La title track Europe spicca per l’arrangiamento tutt’altro che banale. Senza accorgercene ci accompagna con il suo procace ritornello quasi a metà del viaggio, in cui mostra innumerevoli scene scorrere vive davanti agli occhi, tangibili. L’album si mostra prevalentemente acustico ma, nonostante ciò, non perde di incisività. La chitarra di Ugo è infatti molto presente e suona più voci: raramente da base ma sempre protagonista. Allo stesso modo non si perde il groove che rimane presente e vivo per tutto il disco.

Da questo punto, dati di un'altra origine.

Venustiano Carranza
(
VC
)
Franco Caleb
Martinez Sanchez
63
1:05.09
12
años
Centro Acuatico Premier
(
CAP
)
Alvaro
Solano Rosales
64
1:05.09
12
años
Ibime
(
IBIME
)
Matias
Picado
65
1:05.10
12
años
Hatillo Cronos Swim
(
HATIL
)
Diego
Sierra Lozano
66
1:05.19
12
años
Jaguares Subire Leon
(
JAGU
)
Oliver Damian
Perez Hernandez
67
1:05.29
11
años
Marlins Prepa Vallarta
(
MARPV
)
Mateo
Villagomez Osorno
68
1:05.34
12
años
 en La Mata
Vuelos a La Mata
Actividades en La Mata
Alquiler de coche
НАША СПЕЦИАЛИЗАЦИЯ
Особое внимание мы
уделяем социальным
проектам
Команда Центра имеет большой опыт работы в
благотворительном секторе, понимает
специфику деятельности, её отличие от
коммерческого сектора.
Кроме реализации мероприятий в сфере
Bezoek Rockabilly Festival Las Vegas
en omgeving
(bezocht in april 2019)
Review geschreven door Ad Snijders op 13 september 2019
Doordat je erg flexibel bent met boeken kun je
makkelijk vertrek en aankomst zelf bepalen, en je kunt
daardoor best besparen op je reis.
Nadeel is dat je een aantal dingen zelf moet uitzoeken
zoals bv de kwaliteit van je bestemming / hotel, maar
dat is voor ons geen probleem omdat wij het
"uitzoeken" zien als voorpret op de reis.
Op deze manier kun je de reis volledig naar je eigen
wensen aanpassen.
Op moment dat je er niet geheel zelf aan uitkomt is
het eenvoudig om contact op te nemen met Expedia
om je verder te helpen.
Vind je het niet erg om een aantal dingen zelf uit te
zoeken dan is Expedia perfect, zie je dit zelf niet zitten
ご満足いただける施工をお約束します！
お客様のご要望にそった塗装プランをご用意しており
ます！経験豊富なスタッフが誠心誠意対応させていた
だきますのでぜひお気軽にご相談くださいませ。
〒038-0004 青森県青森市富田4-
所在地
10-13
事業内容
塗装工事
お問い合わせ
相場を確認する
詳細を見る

Il fermento che è alla base del disco non si allenta mai e, dove l’apparato musicale si semplifica, avviene in favore del testo e delle scelte linguistiche come in Acque torbide, in cui si mostra tutta l’influenza underground e spicca un ipnotico feel di batteria che si intreccia e alterna con la voce.


Europe è pieno di energia, con un vago senso di inquietudine che lascia interdetti e un sentimento che graffia la pelle fino a insinuarsi all’interno


Moltissime le sfumature e le variazioni di intensità a dimostrazione della maturità e consapevolezza di Russo Amorale, come avviene in Galileo e Ma l’amor mio non muore, autentico fiore di lillà dell’album. In Alberto Neri si sentono echi di un soft rock che in prende spinta ne I Ritorni per poi avvicinarsi al country con l’accompagnamento dell’armonica. Le mie vele è un po’ il compendio di tutto il disco. L’ultima traccia appare la più articolata e sembra esprimere quelle che sono molte sfaccettature dell’album. Negli scenari che si creano,  si evincono infatti le varie sfumature di Ugo Russo, dal folk al rock fino all’underground.

Europe si afferma come un disco già maturo, consapevole, a più voci, fatto di più generi sintetizzati sapientemente, pieno di energia, con un vago senso di inquietudine che lascia interdetti e un sentimento che graffia la pelle fino a insinuarsi all’interno. Non c’è moralità in Ugo Russo, né la volontà di compiacere un pubblico, ma un grido proveniente dalle viscere della terra, un humus che aveva bisogno di essere liberato. Del resto, questa è la «melodia arcigna» dell’Amorale.